START Records supplied

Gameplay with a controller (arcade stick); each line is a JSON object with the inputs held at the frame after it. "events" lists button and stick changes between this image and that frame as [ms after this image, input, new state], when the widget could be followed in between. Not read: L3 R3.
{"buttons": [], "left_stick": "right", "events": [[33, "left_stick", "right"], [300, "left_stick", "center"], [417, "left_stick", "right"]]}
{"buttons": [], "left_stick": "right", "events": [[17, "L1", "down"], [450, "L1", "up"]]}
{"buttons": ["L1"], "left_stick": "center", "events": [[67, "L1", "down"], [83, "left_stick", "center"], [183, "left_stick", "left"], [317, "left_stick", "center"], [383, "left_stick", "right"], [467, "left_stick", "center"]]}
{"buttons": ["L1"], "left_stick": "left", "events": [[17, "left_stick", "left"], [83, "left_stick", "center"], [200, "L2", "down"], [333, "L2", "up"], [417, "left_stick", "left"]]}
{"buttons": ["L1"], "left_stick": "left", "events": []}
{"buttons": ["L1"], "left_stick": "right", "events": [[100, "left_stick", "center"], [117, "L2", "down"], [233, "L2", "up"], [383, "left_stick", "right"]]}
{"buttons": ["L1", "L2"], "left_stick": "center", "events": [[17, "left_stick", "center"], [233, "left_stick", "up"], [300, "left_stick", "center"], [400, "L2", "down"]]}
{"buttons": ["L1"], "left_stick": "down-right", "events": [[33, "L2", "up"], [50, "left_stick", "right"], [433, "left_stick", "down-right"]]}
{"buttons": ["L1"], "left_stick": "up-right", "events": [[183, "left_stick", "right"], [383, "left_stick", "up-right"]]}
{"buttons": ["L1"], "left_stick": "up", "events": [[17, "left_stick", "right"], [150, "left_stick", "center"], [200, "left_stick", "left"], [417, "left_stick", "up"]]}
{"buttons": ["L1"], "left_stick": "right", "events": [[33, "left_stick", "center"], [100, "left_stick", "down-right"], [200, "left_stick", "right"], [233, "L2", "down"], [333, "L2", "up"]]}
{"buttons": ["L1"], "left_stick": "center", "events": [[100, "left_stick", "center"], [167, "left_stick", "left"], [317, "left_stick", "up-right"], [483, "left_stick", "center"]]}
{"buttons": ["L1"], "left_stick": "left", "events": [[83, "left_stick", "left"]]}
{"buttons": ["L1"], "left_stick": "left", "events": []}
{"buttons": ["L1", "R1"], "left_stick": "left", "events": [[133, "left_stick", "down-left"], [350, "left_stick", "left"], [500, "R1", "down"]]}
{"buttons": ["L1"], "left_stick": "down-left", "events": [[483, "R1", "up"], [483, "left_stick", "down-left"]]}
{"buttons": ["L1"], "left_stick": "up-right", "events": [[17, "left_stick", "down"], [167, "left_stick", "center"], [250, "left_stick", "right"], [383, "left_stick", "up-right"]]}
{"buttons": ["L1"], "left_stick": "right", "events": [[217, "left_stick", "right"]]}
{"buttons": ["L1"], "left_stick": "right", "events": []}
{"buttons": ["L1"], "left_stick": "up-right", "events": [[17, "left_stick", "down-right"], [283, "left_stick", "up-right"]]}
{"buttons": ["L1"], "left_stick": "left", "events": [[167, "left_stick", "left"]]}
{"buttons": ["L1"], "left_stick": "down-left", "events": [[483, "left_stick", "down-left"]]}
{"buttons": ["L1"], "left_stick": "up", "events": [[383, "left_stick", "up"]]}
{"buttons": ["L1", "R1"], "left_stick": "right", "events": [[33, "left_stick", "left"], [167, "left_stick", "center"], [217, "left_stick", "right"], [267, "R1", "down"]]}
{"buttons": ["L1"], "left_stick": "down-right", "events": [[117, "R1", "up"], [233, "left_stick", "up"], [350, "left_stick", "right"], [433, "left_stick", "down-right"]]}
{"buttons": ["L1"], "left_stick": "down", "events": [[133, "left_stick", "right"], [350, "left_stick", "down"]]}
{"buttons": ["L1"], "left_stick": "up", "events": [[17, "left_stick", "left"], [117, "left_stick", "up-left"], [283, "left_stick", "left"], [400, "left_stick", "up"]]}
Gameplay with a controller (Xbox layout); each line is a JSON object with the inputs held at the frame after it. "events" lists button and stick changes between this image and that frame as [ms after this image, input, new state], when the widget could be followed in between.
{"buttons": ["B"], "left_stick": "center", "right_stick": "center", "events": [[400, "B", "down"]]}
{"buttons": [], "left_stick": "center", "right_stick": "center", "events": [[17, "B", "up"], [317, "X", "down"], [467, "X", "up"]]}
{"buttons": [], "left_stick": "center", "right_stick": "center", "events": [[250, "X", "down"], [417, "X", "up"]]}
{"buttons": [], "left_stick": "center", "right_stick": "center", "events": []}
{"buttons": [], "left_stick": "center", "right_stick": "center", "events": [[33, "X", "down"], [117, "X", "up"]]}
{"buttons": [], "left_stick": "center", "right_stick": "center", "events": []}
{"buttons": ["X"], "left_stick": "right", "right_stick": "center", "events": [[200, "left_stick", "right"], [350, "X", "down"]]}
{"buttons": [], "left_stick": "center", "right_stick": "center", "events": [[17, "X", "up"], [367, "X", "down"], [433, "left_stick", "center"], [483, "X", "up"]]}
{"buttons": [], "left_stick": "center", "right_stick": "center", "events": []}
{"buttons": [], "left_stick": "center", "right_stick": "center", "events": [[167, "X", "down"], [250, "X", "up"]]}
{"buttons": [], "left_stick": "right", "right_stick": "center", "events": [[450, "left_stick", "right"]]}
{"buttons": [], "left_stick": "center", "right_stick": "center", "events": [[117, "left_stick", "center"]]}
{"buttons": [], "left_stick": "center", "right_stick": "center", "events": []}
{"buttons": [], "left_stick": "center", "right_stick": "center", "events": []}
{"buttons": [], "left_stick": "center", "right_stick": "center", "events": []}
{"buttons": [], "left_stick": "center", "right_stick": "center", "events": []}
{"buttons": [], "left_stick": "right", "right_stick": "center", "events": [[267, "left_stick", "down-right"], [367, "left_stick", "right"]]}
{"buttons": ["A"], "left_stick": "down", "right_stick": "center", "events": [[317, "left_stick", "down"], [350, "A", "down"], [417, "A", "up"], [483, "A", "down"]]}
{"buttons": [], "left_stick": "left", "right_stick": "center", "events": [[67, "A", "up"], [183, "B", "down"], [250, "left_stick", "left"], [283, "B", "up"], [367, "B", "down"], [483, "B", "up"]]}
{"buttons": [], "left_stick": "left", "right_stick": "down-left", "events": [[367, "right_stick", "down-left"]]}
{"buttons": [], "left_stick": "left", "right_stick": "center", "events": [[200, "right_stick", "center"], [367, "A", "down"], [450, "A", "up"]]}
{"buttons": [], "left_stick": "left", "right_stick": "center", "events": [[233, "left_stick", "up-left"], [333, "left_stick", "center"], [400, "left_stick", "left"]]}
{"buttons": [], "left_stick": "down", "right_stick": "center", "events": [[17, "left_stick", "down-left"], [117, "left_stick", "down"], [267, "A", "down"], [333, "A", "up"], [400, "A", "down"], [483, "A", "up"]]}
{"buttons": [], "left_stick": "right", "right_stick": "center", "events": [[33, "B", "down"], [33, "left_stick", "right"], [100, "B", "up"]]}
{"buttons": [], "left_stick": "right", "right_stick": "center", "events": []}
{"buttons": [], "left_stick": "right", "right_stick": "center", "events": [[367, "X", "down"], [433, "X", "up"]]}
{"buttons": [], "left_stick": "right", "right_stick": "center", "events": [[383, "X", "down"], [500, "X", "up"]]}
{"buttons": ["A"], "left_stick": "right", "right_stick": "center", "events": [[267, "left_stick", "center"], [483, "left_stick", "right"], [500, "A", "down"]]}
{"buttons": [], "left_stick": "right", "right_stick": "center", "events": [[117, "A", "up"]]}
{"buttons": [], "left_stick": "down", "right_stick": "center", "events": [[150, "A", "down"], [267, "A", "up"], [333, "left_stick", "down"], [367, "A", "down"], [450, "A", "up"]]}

END Records supplied

_Exercise_: For every line in the listing above that holds "frame", add one to a tally, and give that tally alone.

_Result of the exercise_: 2